Muchas décadas después la lucha contra
los sistemas totalitarios y sus derivas sigue dando tema a los escritores y
premios a los perseguidos. Un poco eurocentrista en las última década, la
Academia ha galardnado uno tras otro, a autores poco conocidos de los ex países
satélites de la Unión Soviética. Tal es el caso del húngaro Imre Kertez, la rumana
de lengua alemana Herta Müller, la polaca Wyslava Symborska.

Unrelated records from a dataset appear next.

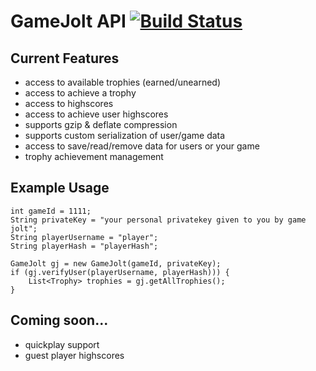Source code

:# GameJolt API [![Build Status](https://travis-ci.org/born2snipe/gamejolt-api.svg)](https://travis-ci.org/born2snipe/gamejolt-api)

## Current Features
- access to available trophies (earned/unearned)
- access to achieve a trophy
- access to highscores
- access to achieve user highscores
- supports gzip & deflate compression
- supports custom serialization of user/game data
- access to save/read/remove data for users or your game
- trophy achievement management

## Example Usage

    int gameId = 1111;
    String privateKey = "your personal privatekey given to you by game jolt";
    String playerUsername = "player";
    String playerHash = "playerHash";

    GameJolt gj = new GameJolt(gameId, privateKey);
    if (gj.verifyUser(playerUsername, playerHash))) {
        List<Trophy> trophies = gj.getAllTrophies();
    }

## Coming soon...
- quickplay support
- guest player highscores
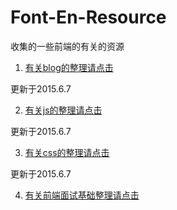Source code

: Font-En-Resource
================

收集的一些前端的有关的资源

1. [有关blog的整理请点击](https://github.com/Tankpt/Font-End-Resource/tree/master/blog)

更新于2015.6.7

2. [有关js的整理请点击](https://github.com/Tankpt/Font-End-Resource/tree/master/js)

更新于2015.6.7

3. [有关css的整理请点击](https://github.com/Tankpt/Font-End-Resource/tree/master/css)
 
 
更新于2015.6.7

4. [有关前端面试基础整理请点击](https://github.com/Tankpt/Font-End-Resource/tree/master/interview)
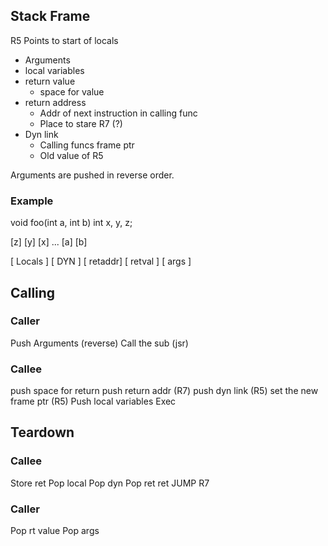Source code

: ## Stack Frame
R5 Points to start of locals

- Arguments
- local variables
- return value
  - space for value
- return address 
  - Addr of next instruction in calling func
  - Place to stare R7 (?)
- Dyn link
  - Calling funcs frame ptr
  - Old value of R5

Arguments are pushed in reverse order.

### Example
void foo(int a, int b)
int x, y, z;

[z]
[y]
[x]
...
[a]
[b]


[ Locals ]
[ DYN    ]
[ retaddr]
[ retval ]
[ args   ]

## Calling
### Caller
Push Arguments (reverse)
Call the sub (jsr)
### Callee
push space for return
push return addr (R7)
push dyn link (R5)
set the new frame ptr (R5)
Push local variables
Exec

## Teardown
### Callee
Store ret
Pop local
Pop dyn
Pop ret
ret JUMP R7
### Caller
Pop rt value
Pop args




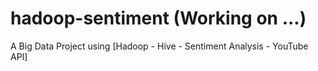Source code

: # hadoop-sentiment (Working on ...)
A Big Data Project using [Hadoop - Hive - Sentiment Analysis - YouTube API]
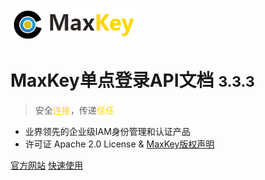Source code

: ![logo](/static/images/logo_maxkey.png)

# MaxKey单点登录API文档 <small>3.3.3</small>

> 安全<span style="color: #FFD700;">连接</span>，传递<span style="color: #FFD700;">信任</span>

- 业界领先的企业级IAM身份管理和认证产品
- 许可证 Apache 2.0 License & [MaxKey版权声明](https://www.maxkey.top/zh/about/licenses.html)

[官方网站](https://www.maxkey.top/)
[快速使用](https://www.maxkey.top/zh/conf/tutorial.html)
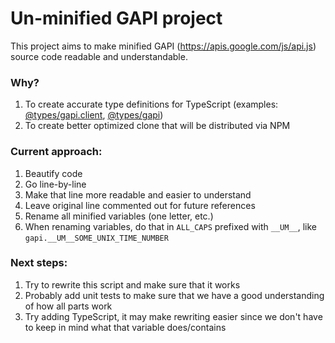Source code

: # Un-minified GAPI project

This project aims to make minified GAPI (https://apis.google.com/js/api.js) source code readable and understandable.

### Why?

1. To create accurate type definitions for TypeScript (examples: [@types/gapi.client](https://www.npmjs.com/package/@types/gapi.client), [@types/gapi](https://www.npmjs.com/package/@types/gapi))
1. To create better optimized clone that will be distributed via NPM

### Current approach:

1. Beautify code
1. Go line-by-line
1. Make that line more readable and easier to understand
1. Leave original line commented out for future references
1. Rename all minified variables (one letter, etc.)
1. When renaming variables, do that in `ALL_CAPS` prefixed with `__UM__`, like `gapi.__UM__SOME_UNIX_TIME_NUMBER`

### Next steps:

1. Try to rewrite this script and make sure that it works
1. Probably add unit tests to make sure that we have a good understanding of how all parts work
1. Try adding TypeScript, it may make rewriting easier since we don't have to keep in mind what that variable does/contains
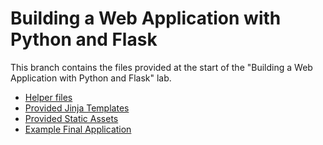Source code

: # Building a Web Application with Python and Flask

This branch contains the files provided at the start of the "Building a Web Application with Python and Flask" lab.

* [Helper files](/helpers)
* [Provided Jinja Templates](/templates)
* [Provided Static Assets](/static)
* [Example Final Application](/solution)
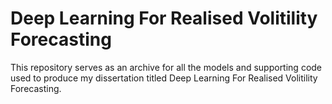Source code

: # Deep Learning For Realised Volitility Forecasting

This repository serves as an archive for all the models and supporting code used to produce my dissertation titled Deep Learning For Realised Volitility Forecasting.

La Europa central y del este parece ser
por ahora el centro de las preocupaciones de los académicos suecos al
galardonar figuras exóticas para el resto del mundo como la austríaca Elfriede
Jelinek, el sueco Thomas Trastörmer o
los franceses Jean Marie le Clezio y Patrick Modiano, tras lo cual de vez en
cuando se premia a algún outsider chino o africano o a viejos consagrados como
Doris Lessing o Günter Grass. Estados Unidos y América Latina le interesan menos
por ahora.
No es para menos. Europa es e la actualidad
un taller en plena ebullición y cambios, situada en el centro de un mundo en
guerra donde los polvorines son muchos y variados en Ucrania, los balcanes, Oriente
Medio, el sudeste asiático y casi todo Africa, cuyos problemas estallan también
al interior de estas naciones en pleno proceso de cambio, inmigración y
mestizajes múltiples.
Está todavía muy fresca la guerra en
Europa. Las cenizas de la gran conflagración de la Segunda Guerra Mundial están
todavía calientes y los escritores de todas las generaciones abordan los temas
de la violencia vivida por padres, abuelos y bisabuelos en el siglo XX. Las
fronteras aun son frágiles y los rencores persisten en España, donde las
cicatrices del franquismo aun no cierran, o en Francia, donde el dolor de la
Ocupación nazi sigue vivo, o en Italia, donde Mussollini y la falange sigue
latente, por lo que los fantasmas del fascismo y sus exterminios de extranjeros
tientan aun a grandes sectores de la poblacion local en los suburbios y los
campos.
Por eso la literatura europea sigue muy
viva, es abundante y variada, y está casi siempre relacionada con todos los
dolores de judíos, gitanos, rusos, polacos, alemanes, franceses, griegos,
serbios, húngaros, españoles, ucranianos, búlgaros, rumanos, checos, el de las
víctimas de los diversos totalitarismos en fin de cuentas.
Los peligros de que está rodeada Europa y
el miedo de que estalle una nueva guerra en los mismos lugares donde se
iniciaron las anteriores, convierte al Nobel en un galardón bastante eurocéntrico.
Pero aun así, no deja de abrir ventanas necesarias a los lectores y creadores ávidos
de nuevas literaturas, voces y temas.